Skip to content

Service

meganno_client.service.Service

Service objects communicate to back-end MEGAnno services and establish connections to a MEGAnno project.

__init__(host=None, project=None, token=None, auth=None, port=5000)

Init function

Parameters:

Name Type Description Default
host str

Host IP address for the back-end service to connect to. If None, connects to a Megagon-hosted service.

None
project str

Project name. The name needs to be unique within the host domain.

None
token str

User's authentication token.

None
auth Authentication

Authentication object. Can be skipped if a valid token is provided.

None

show(config={})

Show project management dashboard in a floating dashboard.

get_service_endpoint(key=None)

Get REST endpoint for the connected project. Endpoints are composed from base project url and routes for specific requests.

Parameters:

Name Type Description Default
key str

Name of the specific request. Mapping to routes is stored in a dictionary SERVICE_ENDPOINTS in constants.py.

» **What this exercise asks**:
[a] In the MEGAnno Service documentation, what does a Service object connect to if host is None?
[b] Continue the MEGAnno Service documentation from the point where it stops.
The material that follows is separate from the MEGAnno Service documentation.

» **Information shown**:
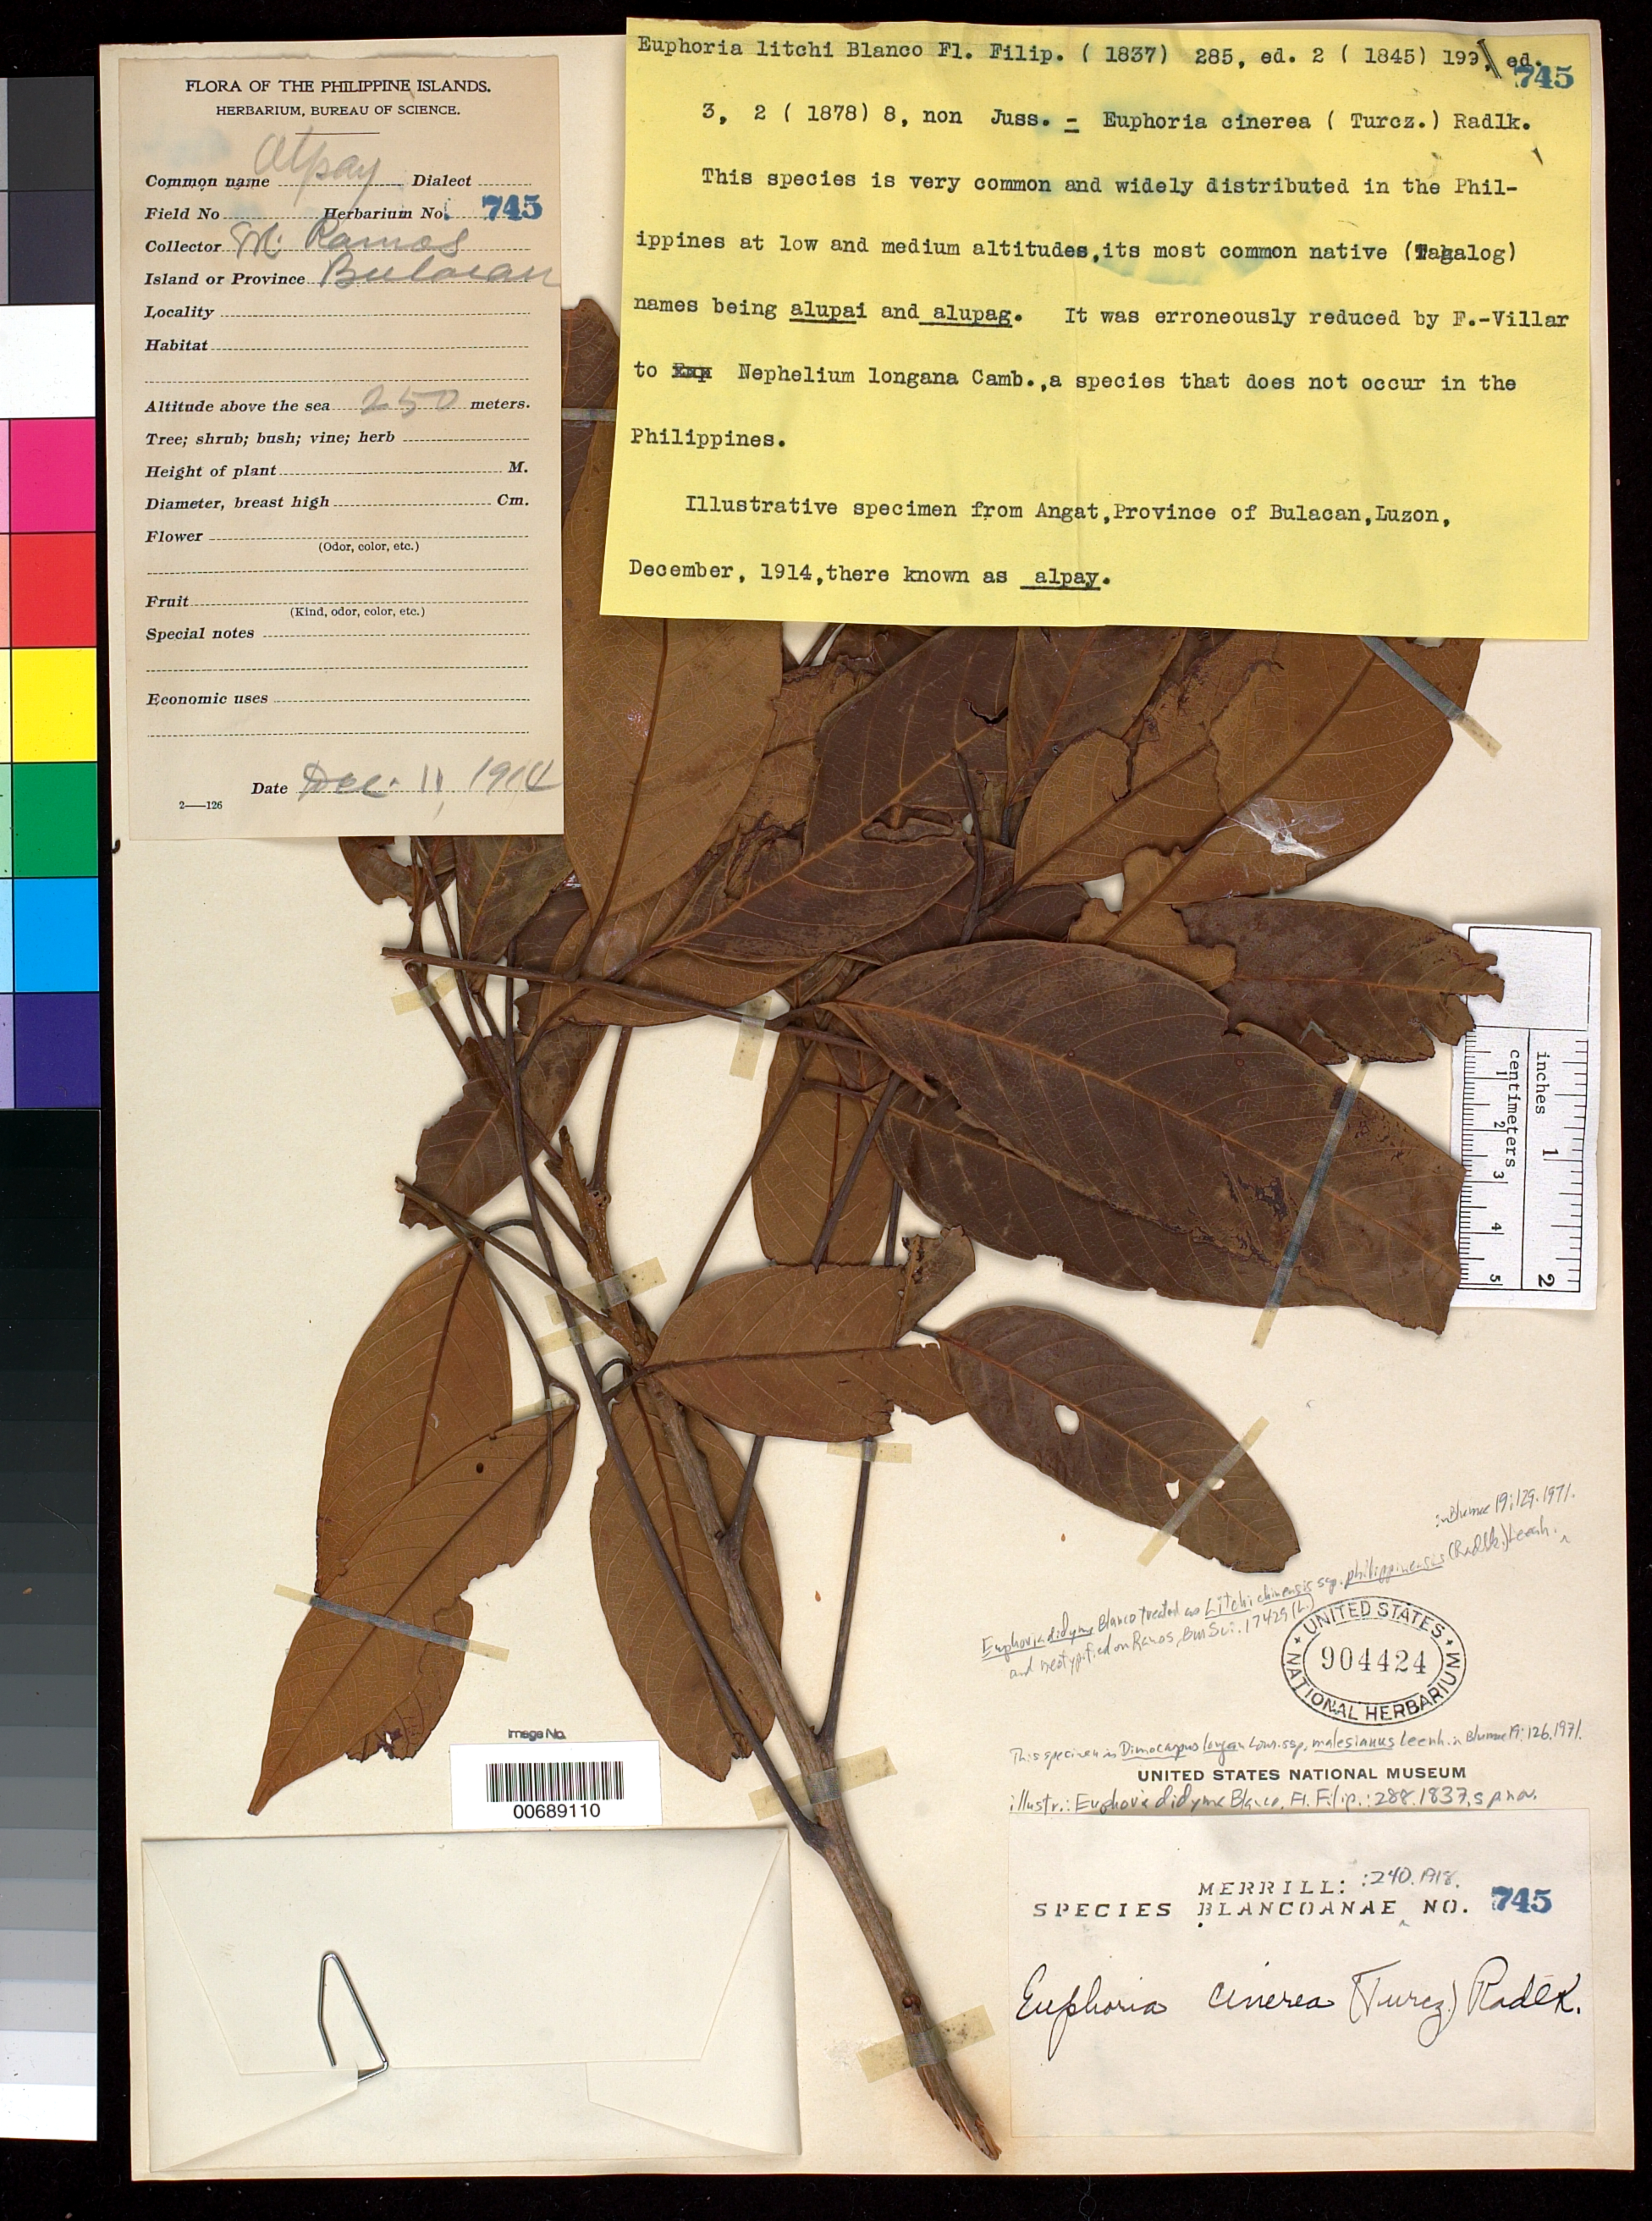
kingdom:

» **Results for the exercise**:
[a] A Megagon-hosted service.

[b]
None

get_base_payload()

Get the base payload for any REST request which includes the authentication token.

get_schemas()

Get schema object for the connected project.

get_statistics()

Get the statistics object for the project which supports calculations in the management dashboard.

get_users_by_uids(uids: list = [])

Get user names by their unique IDs.

Parameters:

Name Type Description Default
uids list

list of unique user IDs.

[]

get_annotator()

Get annotator's own name and user ID. The back-end service distinguishes annotator by the token or auth object used to initialize the connection.

search(limit=DEFAULT_LIST_LIMIT, skip=0, uuid_list=None, keyword=None, regex=None, record_metadata_condition=None, annotator_list=None, label_condition=None, label_metadata_condition=None, verification_condition=None)

Search the back-end database based on user-provided predicates.

Parameters:

Name Type Description Default
limit

The limit of returned records in the subest.

DEFAULT_LIST_LIMIT
skip

skip index of returned subset (excluding the first skip rows from the raw results ordered by importing order).

0
uuid_list

list of record uuids to filter on

None
keyword

Term for exact keyword searches.

None
regex

Term for regular expression searches.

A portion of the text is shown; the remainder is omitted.